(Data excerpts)
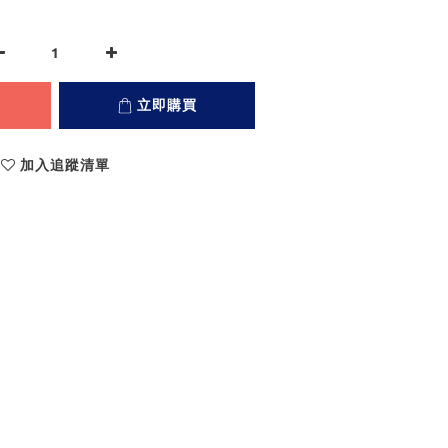
立即購買
加入追蹤清單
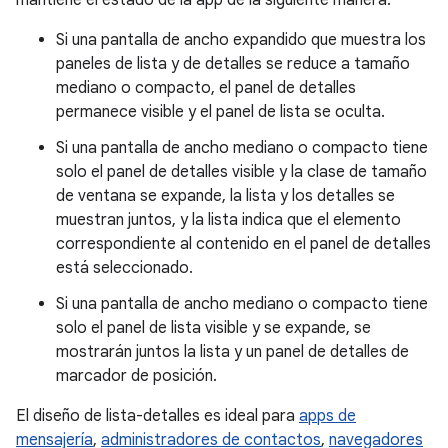
Si una pantalla de ancho expandido que muestra los
paneles de lista y de detalles se reduce a tamaño
mediano o compacto, el panel de detalles
permanece visible y el panel de lista se oculta.
Si una pantalla de ancho mediano o compacto tiene
solo el panel de detalles visible y la clase de tamaño
de ventana se expande, la lista y los detalles se
muestran juntos, y la lista indica que el elemento
correspondiente al contenido en el panel de detalles
está seleccionado.
Si una pantalla de ancho mediano o compacto tiene
solo el panel de lista visible y se expande, se
mostrarán juntos la lista y un panel de detalles de
marcador de posición.
El diseño de lista-detalles es ideal para
apps de
mensajería
,
administradores de contactos
,
navegadores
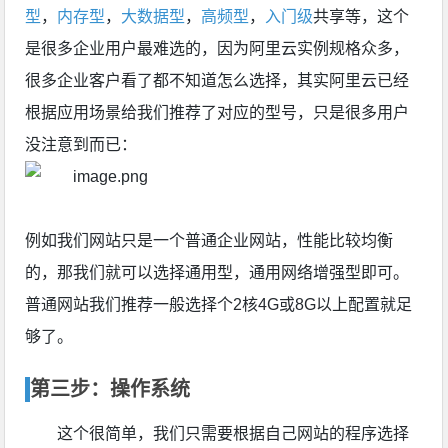
型
，
内存型
，
大数据型
，
高频型
，
入门级
共享等，这个
是很多企业用户最难选的，因为阿里云实例规格众多，
很多企业客户看了都不知道怎么选择，其实阿里云已经
根据应用场景给我们推荐了对应的型号，只是很多用户
没注意到而已：
例如我们网站只是一个普通企业网站，性能比较均衡
的，那我们就可以选择通用型，通用网络增强型即可。
普通网站我们推荐一般选择个2核4G或8G以上配置就足
够了。
第三步：操作系统
这个很简单，我们只需要根据自己网站的程序选择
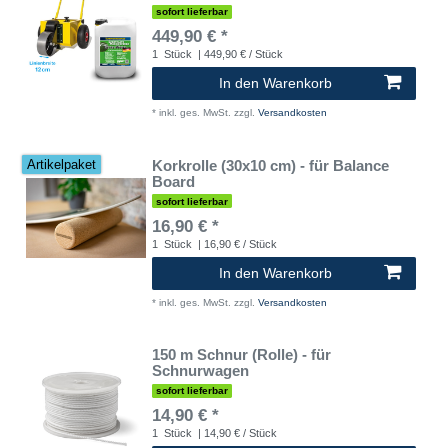
sofort lieferbar
449,90 € *
1
Stück
| 449,90 € / Stück
In den Warenkorb
*
inkl. ges. MwSt.
zzgl.
Versandkosten
Korkrolle (30x10 cm) - für Balance
Artikelpaket
Board
sofort lieferbar
16,90 € *
1
Stück
| 16,90 € / Stück
In den Warenkorb
*
inkl. ges. MwSt.
zzgl.
Versandkosten
150 m Schnur (Rolle) - für
Schnurwagen
sofort lieferbar
14,90 € *
1
Stück
| 14,90 € / Stück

■ Task objective ■
After dropping the pictures, reproduce exactly the lines from the first line of the entries through the line containing "solo el panel de lista", both included.

■ Answer section ■
立即購買
加入追蹤清單
Si una pantalla de ancho expandido que muestra los
paneles de lista y de detalles se reduce a tamaño
mediano o compacto, el panel de detalles
permanece visible y el panel de lista se oculta.
Si una pantalla de ancho mediano o compacto tiene
solo el panel de detalles visible y la clase de tamaño
de ventana se expande, la lista y los detalles se
muestran juntos, y la lista indica que el elemento
correspondiente al contenido en el panel de detalles
está seleccionado.
Si una pantalla de ancho mediano o compacto tiene
solo el panel de lista visible y se expande, se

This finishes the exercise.